Aujourd’hui le 22 mars,
Maïs: -6 ¾ à 7.26 ¼ sur mai et -3 ¼ à 5.65 ¼ sur déc. 2013
Soya : -8 ½ à 14.40 ½ sur mai et -11 ½ à 12.63 ¾ sur nov. 2013
Tourteau : -3.60 à 419.30 sur mai et -5.30 à 353.70 sur déc. 2013
Porc : -0.30 à 78.05 sur avril et +0.18 à 89.73 sur juin 2013
Boeuf : -0.23 à 126.20 sur avril et -0.83 à 121.18 sur juin 2013
CAD : +0.13 à 97.59 sur juin 2013
À 3h00 nous avions le rapport mensuel Cattle on Feed où on constate l’effet du prix des grains sur la production de bœuf.

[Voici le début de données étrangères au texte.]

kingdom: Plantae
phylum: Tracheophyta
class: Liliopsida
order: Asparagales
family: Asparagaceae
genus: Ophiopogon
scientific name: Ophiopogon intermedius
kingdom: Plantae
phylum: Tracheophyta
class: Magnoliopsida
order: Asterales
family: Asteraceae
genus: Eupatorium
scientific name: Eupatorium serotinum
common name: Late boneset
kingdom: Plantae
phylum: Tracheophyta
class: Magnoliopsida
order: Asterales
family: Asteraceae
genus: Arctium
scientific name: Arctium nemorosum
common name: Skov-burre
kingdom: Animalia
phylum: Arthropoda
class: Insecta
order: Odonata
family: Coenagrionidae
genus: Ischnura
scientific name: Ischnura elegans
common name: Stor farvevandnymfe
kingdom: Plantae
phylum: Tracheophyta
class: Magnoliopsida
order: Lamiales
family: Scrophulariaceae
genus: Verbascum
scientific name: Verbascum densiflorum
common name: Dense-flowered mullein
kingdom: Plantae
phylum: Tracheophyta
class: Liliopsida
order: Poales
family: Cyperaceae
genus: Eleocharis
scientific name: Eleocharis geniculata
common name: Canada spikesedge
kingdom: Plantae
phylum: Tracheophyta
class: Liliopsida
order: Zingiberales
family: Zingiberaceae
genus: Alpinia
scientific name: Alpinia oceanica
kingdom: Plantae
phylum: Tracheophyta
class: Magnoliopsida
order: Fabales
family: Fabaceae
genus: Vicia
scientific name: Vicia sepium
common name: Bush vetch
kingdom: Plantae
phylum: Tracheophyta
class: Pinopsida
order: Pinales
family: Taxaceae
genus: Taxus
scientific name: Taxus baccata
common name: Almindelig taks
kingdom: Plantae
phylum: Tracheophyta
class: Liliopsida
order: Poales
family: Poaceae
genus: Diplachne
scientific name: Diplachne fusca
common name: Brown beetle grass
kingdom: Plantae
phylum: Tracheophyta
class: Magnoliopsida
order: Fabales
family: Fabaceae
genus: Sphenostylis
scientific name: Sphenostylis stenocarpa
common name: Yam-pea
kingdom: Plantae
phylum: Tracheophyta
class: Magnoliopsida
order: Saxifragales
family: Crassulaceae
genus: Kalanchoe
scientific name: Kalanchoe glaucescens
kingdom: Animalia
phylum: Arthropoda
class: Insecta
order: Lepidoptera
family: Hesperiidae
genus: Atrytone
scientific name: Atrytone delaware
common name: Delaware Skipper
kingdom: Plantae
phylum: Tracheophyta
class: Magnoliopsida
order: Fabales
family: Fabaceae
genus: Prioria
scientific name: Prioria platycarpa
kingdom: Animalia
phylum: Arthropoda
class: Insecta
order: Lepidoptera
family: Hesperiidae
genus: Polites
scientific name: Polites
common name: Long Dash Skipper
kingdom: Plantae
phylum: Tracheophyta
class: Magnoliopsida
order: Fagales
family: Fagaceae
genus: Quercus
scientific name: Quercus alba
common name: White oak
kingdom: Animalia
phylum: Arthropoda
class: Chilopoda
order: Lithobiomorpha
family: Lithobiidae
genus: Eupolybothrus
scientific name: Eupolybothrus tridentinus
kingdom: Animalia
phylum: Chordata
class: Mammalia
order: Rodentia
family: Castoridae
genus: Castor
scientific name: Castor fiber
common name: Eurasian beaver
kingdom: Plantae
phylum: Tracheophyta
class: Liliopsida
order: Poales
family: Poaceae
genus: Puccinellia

Bref, 14% moins de bêtes ont été placés dans les parcs d’engraissement aux États-Unis en février comparativement à 2012. Même s’il y a une diminution de la commercialisation durant la même période, le ralentissement des placements engendre une baisse des inventaires de 7% au total, soit 0.6% plus bas que les attentes. Puisqu’il y a moins de bœuf en parc, ceci est bon pour le prix lequel avait touché de nouveau bas mardi dernier à 1.253 $/lb pour avril.
Concernant le porc, sans surprise, les inventaires surgelés augmentent de 17% par rapport le mois dernier. La raison pour laquelle c’était prévisible est le ralentissement des exportations obligeant les américains à garder leur production. Rappelons que les exportations de porc étaient à 423 millions de livres en janvier dernier, soit 16 % moins que l’an dernier. Pour le mois de février, les données sont pas encore disponible, mais l’abolition des exportations américains en Russie entrait en vigueur, ce qui impactera négativement les ventes. En plus des Japons qui font face à un porc américain plus dispendieux en raison de la dévaluation de leur devise. Lorsque nous regardons les anticipations des marchés, les spéculateurs croient de plus en plus que le prix du porc pourrait descendre d’avantage puisque le nombre de contrats vendeurs détenus par les spéculateurs a augmenté de 138% en l’espace d’une semaine. Cela ne veut pas dire qu’ils ont raison, mais nous donne une idée de leurs prévisions.